Langkahku kembali terhenti, seseorang kembali menyampirkan tangannya di bahuku. Arfika, akuntan butik yang 8 tahun lebih tua dariku itu, wajahnya tergesa. Ia menatapku, berbicara tanpa kata, menggerakkan kepalanya ke belakang. Seseorang yang familiar kontan masuk dapat tangkapan retina mataku. Petugas gadai dari bank.
………………………………
            Kami berdua duduk berhadapan, seakan aku orang dewasa sungguhan. Bapak berperawakan tinggi besar itu tidak menyentuh cangkir kopinya sama sekali.
            “Ini tidak dapat diterima !” katanya tiba-tiba, meninggi. Seberkasan kertas dihamburkannya ke atas meja. Lingkaran merah di identitasku dan coretan di tanda tanganku itu, seakan membuatku menyadari segalanya. Sementara matanya terus mencoba mengintimidasiku dengan sempurna, menodong tanganku untuk membereskan dan mengangkat kertas-kertas itu.
            Tapi aku rupanya memang seorang bocah angkuh, bahkan dalam keadaan selemah ini. Aku hanya tersenyum meremehkan, menatapnya balik, mengintimidasi. Tanganku reflex menyilang dan mendukung aksi sinisku.
            “Anda lambat sekali menyadarinya, pak.” Jawabku sok pintar
            “Jadi kamu sengaja? Hei ! Saya bisa saja dengan serta merta mengambil toko dan rumah kamu atas nama bank ! ”

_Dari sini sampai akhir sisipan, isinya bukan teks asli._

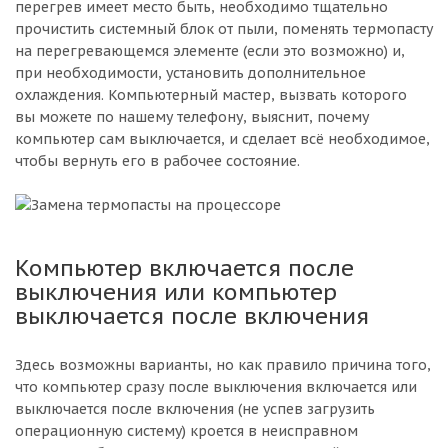
перегрев имеет место быть, необходимо тщательно
прочистить системный блок от пыли, поменять термопасту
на перегревающемся элементе (если это возможно) и,
при необходимости, установить дополнительное
охлаждения. Компьютерный мастер, вызвать которого
вы можете по нашему телефону, выяснит, почему
компьютер сам выключается, и сделает всё необходимое,
чтобы вернуть его в рабочее состояние.
Компьютер включается после
выключения или компьютер
выключается после включения
Здесь возможны варианты, но как правило причина того,
что компьютер сразу после выключения включается или
выключается после включения (не успев загрузить
операционную систему) кроется в неисправном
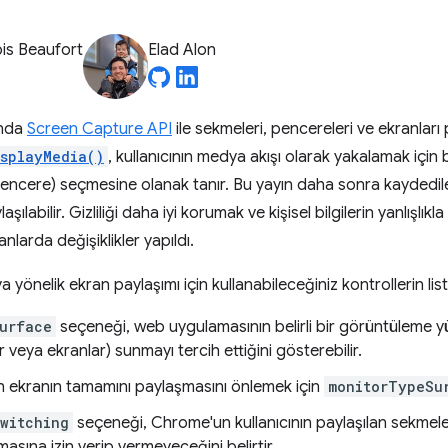
is Beaufort
Elad Alon
unda
Screen Capture API
ile sekmeleri, pencereleri ve ekranla
isplayMedia()
, kullanıcının medya akışı olarak yakalamak için 
encere) seçmesine olanak tanır. Bu yayın daha sonra kaydedile
aşılabilir. Gizliliği daha iyi korumak ve kişisel bilgilerin yanlışlık
larda değişiklikler yapıldı.
a yönelik ekran paylaşımı için kullanabileceğiniz kontrollerin list
urface
seçeneği, web uygulamasının belirli bir görüntüleme yü
 veya ekranlar) sunmayı tercih ettiğini gösterebilir.
ın ekranın tamamını paylaşmasını önlemek için
monitorTypeSu
witching
seçeneği, Chrome'un kullanıcının paylaşılan sekmele
asına izin verip vermeyeceğini belirtir.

            “Saya rasa anda mengada-ada. Perjanjiannya kredit modal, bukan gadai, lagipula, toko dan rumah saya bukan jaminannya. Dengan tanda tangan saya?” aku kembali tersenyum penuh kemenangan. Suhu ruangan penuh angkara-murka. Tapi aku tidak perduli, aku akan menang dalam peperangan ini.
………………………………
            Sebenarnya sore ini aku baru menyadari, sederhana saja, bahwa aku masih 16 tahun dan sebuah akta gadai tidak mungkin ditandatangi seorang bocah yang menuliskan NIM[2]  sebagai ganti NIK[3] dengan alasan belum ber-KTP. Bapak itu tidak tahu, bahwa kemarin aku menunggu hujan dan akan berteduh di bawahnya sore ini.
            Hujan yang pergi dan tidak kembali. Aku tidak peduli lagi, bahwa hutang puluhan milyar atas nama ibuku itu masih akan terus gentayangan, menemaniku yang sendirian. Bahwa ibuku pergi ke luar negeri karena menyadari hal ini. Karena aku memiliki sesuatu yang menguntungkan, aku ditinggalkan. Karena aku dapat diandalkan. Mungkin. Aku hanya berprasangka baik.
            “Little Miss?” sebuah suara menyelip di pintu ruangan
            “Ya?” sahutku
            “Saya mau membereskan cangkirnya,” ujarnya. Arfika lagi. “Oh ya, silahkan,”
            Ia masuk dan mengangkat cangkir itu, guratan tanda tanya jelas di wajahnya, terpaku pada kertas-kertas yang telah tercabik-cabik, “tolong beresin ini juga, kak.” Arfika yang lulusan ekonomi UI itu menatapku spontan, mungkin heran karena pertama kali aku memanggilnya dengan sebutan itu. Aku beranjak.
            “Kemana Miss?”
            “Berteduh di bawah hujan,” jawabku, ia kembali keheranan. Sama denganku.